Though, with AI looming to take this last shred of human dignity too, maybe having a bit of fun along the way isn't such a bad idea.


Lennart here,

Both fundamental techniques were known beforehand, and in both cases the major innovation was adapting the algorithm for the specific compute platform. For us it was exploiting FPGAs to compute these P-Coëfficients, for Jäkel, his major contribution was restructuring the summation as large matrix multiplications, which could then be executed very efficiently on GPU.


Lennart here,

While Noctua 2 is certainly not one of the larger clusters out there, it does stand out as one of the only FPGA superclusters in Europe. This is the unique capability that made our project possible there.

And yes, assigning unique credit in this case isn't trivial. I think that the only good answer here is: "It was discovered Simultaneously, independently"


Hi, I'm Lennart, the author of the FPGA paper.

You can't really compare them on a FLOPS basis. Firstly because our and Jäkel's algorithms are completely different. In fact within the FPGA accelerator itself we don't even use a single multiply, all our operations are boolean logic and counting. Whereas Jäkel was able to exploit the GPU's strong preference for matrix multiplication. All his operations were integer multiplications.

In fact, in terms of raw operation count, Jäkel actually did more. There appears to be this tradeoff within the Jumping Formulas, where any jump you pick keeps the same fundamental complexity, with even a slight preference towards smaller jumps. It is just that GPU development is several decades ahead of FPGA development, thanks to ML and Rendering hype, which more than compensates for the slightly worse fundamental complexity.

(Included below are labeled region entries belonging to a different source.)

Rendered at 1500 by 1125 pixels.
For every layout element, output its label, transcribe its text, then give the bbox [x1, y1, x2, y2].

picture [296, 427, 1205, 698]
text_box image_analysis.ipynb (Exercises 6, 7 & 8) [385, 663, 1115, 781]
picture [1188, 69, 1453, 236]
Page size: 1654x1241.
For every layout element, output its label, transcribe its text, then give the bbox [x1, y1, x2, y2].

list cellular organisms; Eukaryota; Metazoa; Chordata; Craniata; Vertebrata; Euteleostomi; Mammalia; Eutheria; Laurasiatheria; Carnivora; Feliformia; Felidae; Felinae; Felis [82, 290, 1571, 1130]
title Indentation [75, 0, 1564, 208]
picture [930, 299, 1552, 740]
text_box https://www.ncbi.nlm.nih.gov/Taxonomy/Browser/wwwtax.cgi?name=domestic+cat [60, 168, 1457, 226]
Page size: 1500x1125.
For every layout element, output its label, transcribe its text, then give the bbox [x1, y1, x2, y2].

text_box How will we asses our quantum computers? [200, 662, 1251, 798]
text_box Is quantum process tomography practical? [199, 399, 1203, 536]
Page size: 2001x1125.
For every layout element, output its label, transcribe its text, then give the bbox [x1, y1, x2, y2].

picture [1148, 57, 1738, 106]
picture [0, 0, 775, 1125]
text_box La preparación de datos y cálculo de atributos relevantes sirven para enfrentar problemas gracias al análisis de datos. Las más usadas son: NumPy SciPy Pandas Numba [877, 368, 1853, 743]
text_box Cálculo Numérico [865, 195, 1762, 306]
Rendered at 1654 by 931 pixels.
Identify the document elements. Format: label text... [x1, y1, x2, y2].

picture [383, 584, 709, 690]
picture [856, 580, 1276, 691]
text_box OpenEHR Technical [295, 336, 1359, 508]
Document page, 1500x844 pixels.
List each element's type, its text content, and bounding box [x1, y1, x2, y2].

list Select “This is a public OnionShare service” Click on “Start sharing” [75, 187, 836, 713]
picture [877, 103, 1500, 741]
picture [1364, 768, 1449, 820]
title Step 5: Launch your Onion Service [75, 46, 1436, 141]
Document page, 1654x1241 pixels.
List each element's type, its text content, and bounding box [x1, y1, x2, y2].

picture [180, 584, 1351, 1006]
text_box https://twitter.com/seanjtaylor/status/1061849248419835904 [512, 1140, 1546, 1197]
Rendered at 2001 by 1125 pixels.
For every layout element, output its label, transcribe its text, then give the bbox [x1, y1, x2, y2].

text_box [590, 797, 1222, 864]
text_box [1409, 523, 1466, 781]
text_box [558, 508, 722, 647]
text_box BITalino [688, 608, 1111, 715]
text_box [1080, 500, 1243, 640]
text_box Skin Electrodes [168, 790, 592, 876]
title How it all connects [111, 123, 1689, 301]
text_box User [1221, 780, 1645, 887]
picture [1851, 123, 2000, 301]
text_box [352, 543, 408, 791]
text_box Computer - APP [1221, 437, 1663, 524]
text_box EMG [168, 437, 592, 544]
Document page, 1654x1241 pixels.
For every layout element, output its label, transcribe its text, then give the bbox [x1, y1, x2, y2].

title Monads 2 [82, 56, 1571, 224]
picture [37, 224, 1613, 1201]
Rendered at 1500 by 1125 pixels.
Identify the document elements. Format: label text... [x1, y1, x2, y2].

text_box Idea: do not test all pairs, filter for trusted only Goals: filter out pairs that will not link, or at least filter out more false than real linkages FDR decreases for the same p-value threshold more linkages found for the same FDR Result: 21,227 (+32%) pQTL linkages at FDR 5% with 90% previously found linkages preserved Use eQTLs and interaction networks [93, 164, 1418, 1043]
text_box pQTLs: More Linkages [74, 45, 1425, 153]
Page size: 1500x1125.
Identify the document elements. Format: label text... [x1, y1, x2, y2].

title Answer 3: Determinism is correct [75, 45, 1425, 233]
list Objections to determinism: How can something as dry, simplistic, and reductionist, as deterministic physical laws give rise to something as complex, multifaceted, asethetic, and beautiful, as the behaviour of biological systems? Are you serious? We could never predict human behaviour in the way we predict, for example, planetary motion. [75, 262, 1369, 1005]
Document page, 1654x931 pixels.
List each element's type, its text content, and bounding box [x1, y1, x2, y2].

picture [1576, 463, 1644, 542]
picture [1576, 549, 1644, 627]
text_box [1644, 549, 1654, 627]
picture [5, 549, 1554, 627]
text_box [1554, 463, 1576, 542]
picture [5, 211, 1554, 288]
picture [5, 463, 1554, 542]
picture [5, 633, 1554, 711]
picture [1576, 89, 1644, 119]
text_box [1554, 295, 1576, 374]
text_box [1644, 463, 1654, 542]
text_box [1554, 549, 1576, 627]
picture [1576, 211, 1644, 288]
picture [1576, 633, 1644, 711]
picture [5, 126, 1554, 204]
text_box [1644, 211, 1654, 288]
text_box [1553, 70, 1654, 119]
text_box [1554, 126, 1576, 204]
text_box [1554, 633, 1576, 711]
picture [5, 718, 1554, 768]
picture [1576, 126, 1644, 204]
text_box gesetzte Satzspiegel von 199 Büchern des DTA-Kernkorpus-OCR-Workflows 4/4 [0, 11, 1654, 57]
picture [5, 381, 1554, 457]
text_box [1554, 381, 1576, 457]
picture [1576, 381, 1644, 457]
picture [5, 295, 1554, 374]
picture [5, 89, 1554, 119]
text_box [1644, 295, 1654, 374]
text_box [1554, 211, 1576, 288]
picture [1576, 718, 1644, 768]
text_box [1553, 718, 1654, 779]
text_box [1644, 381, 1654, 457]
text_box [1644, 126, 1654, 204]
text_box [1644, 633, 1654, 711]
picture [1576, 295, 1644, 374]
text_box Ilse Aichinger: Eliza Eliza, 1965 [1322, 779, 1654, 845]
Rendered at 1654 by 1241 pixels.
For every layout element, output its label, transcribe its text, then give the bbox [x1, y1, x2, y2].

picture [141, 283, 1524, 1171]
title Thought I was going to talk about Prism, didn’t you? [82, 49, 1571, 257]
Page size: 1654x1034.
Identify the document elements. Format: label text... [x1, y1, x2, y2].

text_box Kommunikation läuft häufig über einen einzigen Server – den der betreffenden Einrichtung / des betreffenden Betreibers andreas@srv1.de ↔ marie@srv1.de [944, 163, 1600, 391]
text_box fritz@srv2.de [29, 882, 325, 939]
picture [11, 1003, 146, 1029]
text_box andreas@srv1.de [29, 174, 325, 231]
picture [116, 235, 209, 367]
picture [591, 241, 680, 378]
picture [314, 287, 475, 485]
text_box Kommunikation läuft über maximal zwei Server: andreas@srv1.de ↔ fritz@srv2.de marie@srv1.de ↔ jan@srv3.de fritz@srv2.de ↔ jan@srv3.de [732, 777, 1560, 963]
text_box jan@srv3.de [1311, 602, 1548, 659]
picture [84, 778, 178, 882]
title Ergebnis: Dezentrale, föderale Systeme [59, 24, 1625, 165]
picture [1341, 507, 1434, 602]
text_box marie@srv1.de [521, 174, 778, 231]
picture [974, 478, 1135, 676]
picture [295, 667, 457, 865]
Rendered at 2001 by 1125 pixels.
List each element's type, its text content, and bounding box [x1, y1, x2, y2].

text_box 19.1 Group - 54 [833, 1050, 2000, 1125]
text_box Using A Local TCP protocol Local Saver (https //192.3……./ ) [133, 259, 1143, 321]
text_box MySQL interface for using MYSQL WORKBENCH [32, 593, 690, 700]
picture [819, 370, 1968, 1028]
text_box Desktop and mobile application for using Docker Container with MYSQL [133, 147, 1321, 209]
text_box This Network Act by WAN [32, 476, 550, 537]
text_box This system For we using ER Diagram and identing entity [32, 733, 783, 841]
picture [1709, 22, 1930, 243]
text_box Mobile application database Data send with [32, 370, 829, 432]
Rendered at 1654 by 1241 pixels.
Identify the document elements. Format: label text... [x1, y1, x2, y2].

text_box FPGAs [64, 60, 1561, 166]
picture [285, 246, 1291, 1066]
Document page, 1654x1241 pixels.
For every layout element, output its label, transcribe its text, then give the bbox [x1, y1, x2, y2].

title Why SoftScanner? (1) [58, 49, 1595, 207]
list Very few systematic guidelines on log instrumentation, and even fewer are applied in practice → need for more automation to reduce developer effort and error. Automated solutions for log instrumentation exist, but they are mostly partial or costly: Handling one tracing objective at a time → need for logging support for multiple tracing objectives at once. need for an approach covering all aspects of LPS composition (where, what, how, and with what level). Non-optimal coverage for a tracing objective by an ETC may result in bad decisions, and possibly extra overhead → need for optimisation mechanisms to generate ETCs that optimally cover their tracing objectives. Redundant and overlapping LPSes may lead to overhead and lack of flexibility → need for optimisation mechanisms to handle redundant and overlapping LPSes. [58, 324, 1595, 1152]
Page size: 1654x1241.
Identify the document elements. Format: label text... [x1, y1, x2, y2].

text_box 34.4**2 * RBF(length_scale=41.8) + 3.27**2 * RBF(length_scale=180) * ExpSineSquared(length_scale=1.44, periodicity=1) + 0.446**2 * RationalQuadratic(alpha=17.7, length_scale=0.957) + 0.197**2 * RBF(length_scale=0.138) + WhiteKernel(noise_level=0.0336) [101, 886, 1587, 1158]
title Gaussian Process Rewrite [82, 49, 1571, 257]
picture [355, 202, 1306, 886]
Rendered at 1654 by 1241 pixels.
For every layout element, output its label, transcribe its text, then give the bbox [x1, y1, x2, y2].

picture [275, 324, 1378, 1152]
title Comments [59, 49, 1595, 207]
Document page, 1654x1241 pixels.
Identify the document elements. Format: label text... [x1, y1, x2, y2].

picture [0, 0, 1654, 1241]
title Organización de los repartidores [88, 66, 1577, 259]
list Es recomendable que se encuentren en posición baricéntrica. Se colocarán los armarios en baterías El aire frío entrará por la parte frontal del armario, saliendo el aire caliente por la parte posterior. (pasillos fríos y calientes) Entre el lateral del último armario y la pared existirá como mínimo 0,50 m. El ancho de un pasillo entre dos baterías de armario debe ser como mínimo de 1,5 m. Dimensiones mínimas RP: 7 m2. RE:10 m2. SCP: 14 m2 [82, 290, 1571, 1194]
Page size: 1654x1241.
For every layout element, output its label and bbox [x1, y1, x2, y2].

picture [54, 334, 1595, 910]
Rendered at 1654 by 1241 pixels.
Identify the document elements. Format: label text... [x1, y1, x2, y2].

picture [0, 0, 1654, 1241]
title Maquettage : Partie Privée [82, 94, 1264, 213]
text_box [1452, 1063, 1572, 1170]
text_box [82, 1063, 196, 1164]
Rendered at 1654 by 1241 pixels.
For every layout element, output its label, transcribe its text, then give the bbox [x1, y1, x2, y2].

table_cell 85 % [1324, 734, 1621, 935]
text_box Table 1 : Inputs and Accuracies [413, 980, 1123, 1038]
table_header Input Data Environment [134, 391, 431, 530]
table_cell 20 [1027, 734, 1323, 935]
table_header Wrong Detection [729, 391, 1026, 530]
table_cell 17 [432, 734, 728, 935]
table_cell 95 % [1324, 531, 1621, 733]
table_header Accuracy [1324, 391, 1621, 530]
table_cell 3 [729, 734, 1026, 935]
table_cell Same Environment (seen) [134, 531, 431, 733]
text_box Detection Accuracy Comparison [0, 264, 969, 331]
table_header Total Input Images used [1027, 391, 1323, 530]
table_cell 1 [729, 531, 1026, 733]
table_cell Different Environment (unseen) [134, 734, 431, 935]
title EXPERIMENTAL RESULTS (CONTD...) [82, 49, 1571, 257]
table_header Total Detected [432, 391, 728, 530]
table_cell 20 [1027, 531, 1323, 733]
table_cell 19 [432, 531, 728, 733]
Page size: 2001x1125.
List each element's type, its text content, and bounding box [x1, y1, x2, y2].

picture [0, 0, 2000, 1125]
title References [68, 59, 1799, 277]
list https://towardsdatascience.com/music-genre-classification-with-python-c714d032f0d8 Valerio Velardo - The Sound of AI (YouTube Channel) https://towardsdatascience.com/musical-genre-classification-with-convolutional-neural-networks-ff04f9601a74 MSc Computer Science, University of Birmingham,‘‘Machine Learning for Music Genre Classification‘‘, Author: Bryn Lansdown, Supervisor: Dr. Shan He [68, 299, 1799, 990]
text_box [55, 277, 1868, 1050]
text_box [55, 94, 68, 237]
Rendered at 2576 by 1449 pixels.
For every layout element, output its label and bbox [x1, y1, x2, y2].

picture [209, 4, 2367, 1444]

As a sidenote, raw FLOP counts from FPGA vendors are wildly inflated. The issue with FPGA designs is that getting this theorethical FLOP count is nigh-impossible, because getting all components running at the theorethical clock frequency limit is incredibly difficult, compare that with GPUs, where at least your processing frequency is a given.


Hello, thanks for taking the time to reply here! My own Master's thesis was also about optimising and implementing algorithms to count certain (graphical) mathematical objects, but you picked a much more famous problem than me. I'm very surprised I didn't know the definition of Dedekind numbers, although it's related to things I touched on.

I'm not too familiar with FPGAs but hope to have a use for them some day. Measuring their performance in FLOPs seems strange. How close to those theoretical limits does one typically get? Are there are a lot of design constraints that conspire against you, or is it just that whatever circuit you want can't be mapped densely to the gate topology?